§ **WHAT YOU HAVE TO DO**: The entire listing is to be repeated verbatim.

§ **GIVEN ENTRIES**:
----

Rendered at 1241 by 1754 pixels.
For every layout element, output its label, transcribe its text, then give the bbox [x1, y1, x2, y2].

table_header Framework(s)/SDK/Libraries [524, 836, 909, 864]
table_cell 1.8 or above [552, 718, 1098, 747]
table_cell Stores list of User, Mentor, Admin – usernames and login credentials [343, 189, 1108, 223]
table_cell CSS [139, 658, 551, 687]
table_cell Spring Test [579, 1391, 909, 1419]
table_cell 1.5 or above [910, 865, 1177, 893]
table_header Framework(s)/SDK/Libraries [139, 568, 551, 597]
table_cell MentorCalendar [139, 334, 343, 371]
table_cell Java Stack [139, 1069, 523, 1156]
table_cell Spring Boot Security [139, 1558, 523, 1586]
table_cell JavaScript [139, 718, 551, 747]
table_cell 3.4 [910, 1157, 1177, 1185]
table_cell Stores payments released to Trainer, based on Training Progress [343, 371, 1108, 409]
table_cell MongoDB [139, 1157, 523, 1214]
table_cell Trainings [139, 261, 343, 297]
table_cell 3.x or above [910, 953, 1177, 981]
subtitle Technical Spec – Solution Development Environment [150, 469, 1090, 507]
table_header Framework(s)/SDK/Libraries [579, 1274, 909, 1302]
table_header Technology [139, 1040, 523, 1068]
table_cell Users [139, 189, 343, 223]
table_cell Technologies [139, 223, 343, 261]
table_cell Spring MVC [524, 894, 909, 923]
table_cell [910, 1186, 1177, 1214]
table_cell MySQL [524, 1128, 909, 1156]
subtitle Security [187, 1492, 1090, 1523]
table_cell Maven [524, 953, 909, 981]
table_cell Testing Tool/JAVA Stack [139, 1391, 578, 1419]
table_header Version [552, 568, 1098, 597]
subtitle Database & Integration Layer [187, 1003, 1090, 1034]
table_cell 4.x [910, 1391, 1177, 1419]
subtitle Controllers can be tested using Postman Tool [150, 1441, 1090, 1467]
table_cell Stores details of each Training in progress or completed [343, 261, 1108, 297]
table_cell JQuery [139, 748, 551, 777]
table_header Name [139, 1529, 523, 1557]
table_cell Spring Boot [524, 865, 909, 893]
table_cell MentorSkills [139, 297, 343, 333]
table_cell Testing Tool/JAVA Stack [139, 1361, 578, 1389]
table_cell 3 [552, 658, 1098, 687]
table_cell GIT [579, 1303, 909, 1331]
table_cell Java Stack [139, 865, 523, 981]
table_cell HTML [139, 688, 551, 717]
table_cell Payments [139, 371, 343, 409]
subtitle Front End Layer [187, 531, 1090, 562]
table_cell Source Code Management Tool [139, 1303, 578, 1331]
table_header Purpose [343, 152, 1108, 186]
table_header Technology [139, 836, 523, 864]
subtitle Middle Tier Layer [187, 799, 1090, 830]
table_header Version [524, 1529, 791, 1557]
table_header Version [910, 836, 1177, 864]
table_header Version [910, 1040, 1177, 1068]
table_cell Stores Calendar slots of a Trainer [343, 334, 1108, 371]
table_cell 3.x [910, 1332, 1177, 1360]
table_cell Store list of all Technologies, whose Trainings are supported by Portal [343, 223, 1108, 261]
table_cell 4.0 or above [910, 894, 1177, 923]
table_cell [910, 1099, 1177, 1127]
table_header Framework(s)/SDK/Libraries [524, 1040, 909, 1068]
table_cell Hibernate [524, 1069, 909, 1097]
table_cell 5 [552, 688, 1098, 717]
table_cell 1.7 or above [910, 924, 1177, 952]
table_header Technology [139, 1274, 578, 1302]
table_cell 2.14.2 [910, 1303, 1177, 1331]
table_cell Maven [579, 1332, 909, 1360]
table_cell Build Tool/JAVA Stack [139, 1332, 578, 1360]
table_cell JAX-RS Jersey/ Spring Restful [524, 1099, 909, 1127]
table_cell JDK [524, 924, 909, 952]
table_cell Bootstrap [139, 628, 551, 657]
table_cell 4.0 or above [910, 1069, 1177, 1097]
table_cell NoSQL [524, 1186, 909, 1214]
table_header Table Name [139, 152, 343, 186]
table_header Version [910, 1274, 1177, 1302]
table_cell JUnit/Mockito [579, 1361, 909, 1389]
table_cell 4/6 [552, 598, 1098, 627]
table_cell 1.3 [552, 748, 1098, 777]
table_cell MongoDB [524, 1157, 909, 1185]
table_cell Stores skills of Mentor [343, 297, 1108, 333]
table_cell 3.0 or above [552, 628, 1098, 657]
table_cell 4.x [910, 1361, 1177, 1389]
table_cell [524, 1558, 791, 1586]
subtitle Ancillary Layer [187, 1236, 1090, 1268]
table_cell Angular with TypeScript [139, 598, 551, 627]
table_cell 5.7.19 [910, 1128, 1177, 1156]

----

§ **ANSWER FOR THIS EXERCISE**:
Rendered at 1241 by 1754 pixels.
For every layout element, output its label, transcribe its text, then give the bbox [x1, y1, x2, y2].

table_header Framework(s)/SDK/Libraries [524, 836, 909, 864]
table_cell 1.8 or above [552, 718, 1098, 747]
table_cell Stores list of User, Mentor, Admin – usernames and login credentials [343, 189, 1108, 223]
table_cell CSS [139, 658, 551, 687]
table_cell Spring Test [579, 1391, 909, 1419]
table_cell 1.5 or above [910, 865, 1177, 893]
table_header Framework(s)/SDK/Libraries [139, 568, 551, 597]
table_cell MentorCalendar [139, 334, 343, 371]
table_cell Java Stack [139, 1069, 523, 1156]
table_cell Spring Boot Security [139, 1558, 523, 1586]
table_cell JavaScript [139, 718, 551, 747]
table_cell 3.4 [910, 1157, 1177, 1185]
table_cell Stores payments released to Trainer, based on Training Progress [343, 371, 1108, 409]
table_cell MongoDB [139, 1157, 523, 1214]
table_cell Trainings [139, 261, 343, 297]
table_cell 3.x or above [910, 953, 1177, 981]
subtitle Technical Spec – Solution Development Environment [150, 469, 1090, 507]
table_header Framework(s)/SDK/Libraries [579, 1274, 909, 1302]
table_header Technology [139, 1040, 523, 1068]
table_cell Users [139, 189, 343, 223]
table_cell Technologies [139, 223, 343, 261]
table_cell Spring MVC [524, 894, 909, 923]
table_cell [910, 1186, 1177, 1214]
table_cell MySQL [524, 1128, 909, 1156]
subtitle Security [187, 1492, 1090, 1523]
table_cell Maven [524, 953, 909, 981]
table_cell Testing Tool/JAVA Stack [139, 1391, 578, 1419]
table_header Version [552, 568, 1098, 597]
subtitle Database & Integration Layer [187, 1003, 1090, 1034]
table_cell 4.x [910, 1391, 1177, 1419]
subtitle Controllers can be tested using Postman Tool [150, 1441, 1090, 1467]
table_cell Stores details of each Training in progress or completed [343, 261, 1108, 297]
table_cell JQuery [139, 748, 551, 777]
table_header Name [139, 1529, 523, 1557]
table_cell Spring Boot [524, 865, 909, 893]
table_cell MentorSkills [139, 297, 343, 333]
table_cell Testing Tool/JAVA Stack [139, 1361, 578, 1389]
table_cell 3 [552, 658, 1098, 687]
table_cell GIT [579, 1303, 909, 1331]
table_cell Java Stack [139, 865, 523, 981]
table_cell HTML [139, 688, 551, 717]
table_cell Payments [139, 371, 343, 409]
subtitle Front End Layer [187, 531, 1090, 562]
table_cell Source Code Management Tool [139, 1303, 578, 1331]
table_header Purpose [343, 152, 1108, 186]
table_header Technology [139, 836, 523, 864]
subtitle Middle Tier Layer [187, 799, 1090, 830]
table_header Version [524, 1529, 791, 1557]
table_header Version [910, 836, 1177, 864]
table_header Version [910, 1040, 1177, 1068]
table_cell Stores Calendar slots of a Trainer [343, 334, 1108, 371]
table_cell 3.x [910, 1332, 1177, 1360]
table_cell Store list of all Technologies, whose Trainings are supported by Portal [343, 223, 1108, 261]
table_cell 4.0 or above [910, 894, 1177, 923]
table_cell [910, 1099, 1177, 1127]
table_header Framework(s)/SDK/Libraries [524, 1040, 909, 1068]
table_cell Hibernate [524, 1069, 909, 1097]
table_cell 5 [552, 688, 1098, 717]
table_cell 1.7 or above [910, 924, 1177, 952]
table_header Technology [139, 1274, 578, 1302]
table_cell 2.14.2 [910, 1303, 1177, 1331]
table_cell Maven [579, 1332, 909, 1360]
table_cell Build Tool/JAVA Stack [139, 1332, 578, 1360]
table_cell JAX-RS Jersey/ Spring Restful [524, 1099, 909, 1127]
table_cell JDK [524, 924, 909, 952]
table_cell Bootstrap [139, 628, 551, 657]
table_cell 4.0 or above [910, 1069, 1177, 1097]
table_cell NoSQL [524, 1186, 909, 1214]
table_header Table Name [139, 152, 343, 186]
table_header Version [910, 1274, 1177, 1302]
table_cell JUnit/Mockito [579, 1361, 909, 1389]
table_cell 4/6 [552, 598, 1098, 627]
table_cell 1.3 [552, 748, 1098, 777]
table_cell MongoDB [524, 1157, 909, 1185]
table_cell Stores skills of Mentor [343, 297, 1108, 333]
table_cell 3.0 or above [552, 628, 1098, 657]
table_cell 4.x [910, 1361, 1177, 1389]
table_cell [524, 1558, 791, 1586]
subtitle Ancillary Layer [187, 1236, 1090, 1268]
table_cell Angular with TypeScript [139, 598, 551, 627]
table_cell 5.7.19 [910, 1128, 1177, 1156]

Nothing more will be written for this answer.